Group of girls at church Sunday morning. Before we went, Becky warned us that when it was time for the offering, if the amount collected was not what was hoped for, they would do it again, and possibly even one more time. And, each person carries their offering to the altar. So after we got there, and it came time for the offering, instructions were given: if you were from Tribe A (I can’t remember the names), give to the bucket on the right. If you were from Tribe B, give to the bucket on the left. And if you fell into the “Other” category, lay your offering on the Bible in the center. So we all went forward & gave an offering. The music, loud & upbeat, was playing as we went. The thought did run through my mind, “This feels like a conga line.” Thankfully, the offering was substantial, and one go-round was enough that day.
A common sight.
We would pass by this sign every time we would go to & leave the mission house. The bullet holes were a visual reminder of what these people have survived (civil war, portrayed in the movie “Blood Diamond”).
This was a booth at the market…not quite sure what type of meat that might be.
It seemed out of place to see a Lincoln town car.
Water. In a bag.
Fresh pineapple, everyday.
This is how we got to wherever we were going: the poda poda.
Fishermen & women.
The well in the yard at Tom & Becky’s house.
I have never given so much thought to fresh water. For people who live in this part of the world, so much time is spent going to & from a well to get water. I think about that every time I brush my teeth now.

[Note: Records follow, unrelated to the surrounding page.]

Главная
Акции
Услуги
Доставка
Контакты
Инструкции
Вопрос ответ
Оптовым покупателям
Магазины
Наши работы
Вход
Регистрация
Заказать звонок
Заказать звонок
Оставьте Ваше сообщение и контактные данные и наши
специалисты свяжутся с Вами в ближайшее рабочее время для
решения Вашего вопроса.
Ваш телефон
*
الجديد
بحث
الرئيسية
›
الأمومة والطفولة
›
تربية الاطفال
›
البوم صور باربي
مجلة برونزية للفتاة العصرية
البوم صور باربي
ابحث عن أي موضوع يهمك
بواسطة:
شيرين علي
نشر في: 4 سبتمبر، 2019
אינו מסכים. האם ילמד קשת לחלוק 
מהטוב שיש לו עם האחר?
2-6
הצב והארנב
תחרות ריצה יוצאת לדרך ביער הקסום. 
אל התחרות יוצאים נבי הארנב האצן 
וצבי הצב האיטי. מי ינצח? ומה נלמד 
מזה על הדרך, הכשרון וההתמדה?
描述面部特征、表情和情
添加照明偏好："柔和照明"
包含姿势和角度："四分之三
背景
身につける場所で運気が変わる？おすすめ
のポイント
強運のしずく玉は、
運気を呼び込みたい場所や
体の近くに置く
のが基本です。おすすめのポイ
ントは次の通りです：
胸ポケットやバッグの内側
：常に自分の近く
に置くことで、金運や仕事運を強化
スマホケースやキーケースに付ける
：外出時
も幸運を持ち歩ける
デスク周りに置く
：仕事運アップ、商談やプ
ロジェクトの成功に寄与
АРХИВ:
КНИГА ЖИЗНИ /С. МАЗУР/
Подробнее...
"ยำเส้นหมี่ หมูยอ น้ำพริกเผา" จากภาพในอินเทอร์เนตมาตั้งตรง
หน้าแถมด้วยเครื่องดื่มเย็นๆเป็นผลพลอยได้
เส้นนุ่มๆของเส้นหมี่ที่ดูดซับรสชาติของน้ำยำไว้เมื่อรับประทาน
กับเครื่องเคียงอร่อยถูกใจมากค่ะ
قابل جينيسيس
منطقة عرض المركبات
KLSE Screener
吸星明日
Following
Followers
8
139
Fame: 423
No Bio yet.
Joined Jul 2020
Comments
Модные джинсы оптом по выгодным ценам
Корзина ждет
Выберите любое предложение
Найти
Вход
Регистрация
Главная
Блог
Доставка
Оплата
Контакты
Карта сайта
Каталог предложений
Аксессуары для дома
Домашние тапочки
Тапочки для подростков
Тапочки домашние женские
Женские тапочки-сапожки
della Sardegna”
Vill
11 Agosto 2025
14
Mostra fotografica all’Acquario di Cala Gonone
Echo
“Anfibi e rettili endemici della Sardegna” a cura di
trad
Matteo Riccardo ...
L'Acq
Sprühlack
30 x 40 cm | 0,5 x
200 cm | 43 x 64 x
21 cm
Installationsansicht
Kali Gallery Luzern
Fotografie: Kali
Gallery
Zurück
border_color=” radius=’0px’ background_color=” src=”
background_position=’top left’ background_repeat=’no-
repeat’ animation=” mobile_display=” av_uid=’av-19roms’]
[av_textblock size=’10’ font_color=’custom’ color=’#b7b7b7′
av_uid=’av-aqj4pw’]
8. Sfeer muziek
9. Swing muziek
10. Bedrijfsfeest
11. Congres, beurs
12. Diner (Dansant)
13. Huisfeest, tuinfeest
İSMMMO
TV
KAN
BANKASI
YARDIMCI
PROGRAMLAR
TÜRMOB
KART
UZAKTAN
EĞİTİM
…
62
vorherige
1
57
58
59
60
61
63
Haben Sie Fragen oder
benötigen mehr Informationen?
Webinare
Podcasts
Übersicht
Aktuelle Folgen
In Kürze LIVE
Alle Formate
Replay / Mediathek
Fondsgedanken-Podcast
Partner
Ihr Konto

This morning, I found myself so frustrated. I was standing in front of the mirror, about to flat iron my hair for the first time in three weeks. I was so missing the freedom I felt while in West Africa, freedom to not be concerned so much with my appearance. I got so spoiled, wearing my baseball cap, or just pulling my hair back, and not caring how it looked. aaaggghhh. This is just one tiny little part of how I am struggling right now.